Erros comuns no uso de inteligência artificial comprometem qualidade das respostas, alerta especialistas
Usuários de chatbots como ChatGPT, Gemini e Claude frequentemente cometem erros ao formular prompts, resultando em respostas superficiais ou incorretas. A falta de contexto e comandos genéricos são os principais problemas identificados, segundo análise do Olhar Digital. Especialistas recomendam fornecer detalhes precisos para melhorar a eficácia das interações com IA.
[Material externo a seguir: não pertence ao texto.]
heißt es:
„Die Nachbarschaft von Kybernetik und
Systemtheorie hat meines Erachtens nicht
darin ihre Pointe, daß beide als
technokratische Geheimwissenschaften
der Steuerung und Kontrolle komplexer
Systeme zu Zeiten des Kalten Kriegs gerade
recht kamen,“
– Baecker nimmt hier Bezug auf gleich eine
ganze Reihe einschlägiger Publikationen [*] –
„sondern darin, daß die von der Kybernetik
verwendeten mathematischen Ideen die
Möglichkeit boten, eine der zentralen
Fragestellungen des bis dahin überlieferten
Falta de contexto e comandos vagos reduzem precisão das respostas
Um dos erros mais comuns ao utilizar inteligências artificiais como ChatGPT, Gemini ou Claude é a formulação de prompts excessivamente genéricos. Solicitações como 'escreva um e-mail profissional' ou 'dê ideias de conteúdo' não oferecem direcionamento suficiente para que a IA compreenda o objetivo da tarefa. Segundo o Olhar Digital, a ausência de contexto leva a respostas amplas, rasas e pouco úteis, já que esses sistemas operam com base em padrões estatísticos e probabilidades. Para obter resultados mais precisos, é recomendado incluir detalhes como finalidade, público-alvo, tom desejado, formato da resposta e cenário específico.
IA não possui consciência contextual em tempo real
Outro ponto crítico destacado é a incapacidade das IAs de acompanhar acontecimentos em tempo real de forma precisa. Dependendo da ferramenta, fatos recentes podem ser misturados com dados desatualizados ou até mesmo inferências incorretas apresentadas como verdades. Por isso, especialistas orientam que os usuários tratem a inteligência artificial como uma ferramenta de apoio à organização e aceleração do pensamento, e não como uma fonte autônoma de conhecimento absoluto.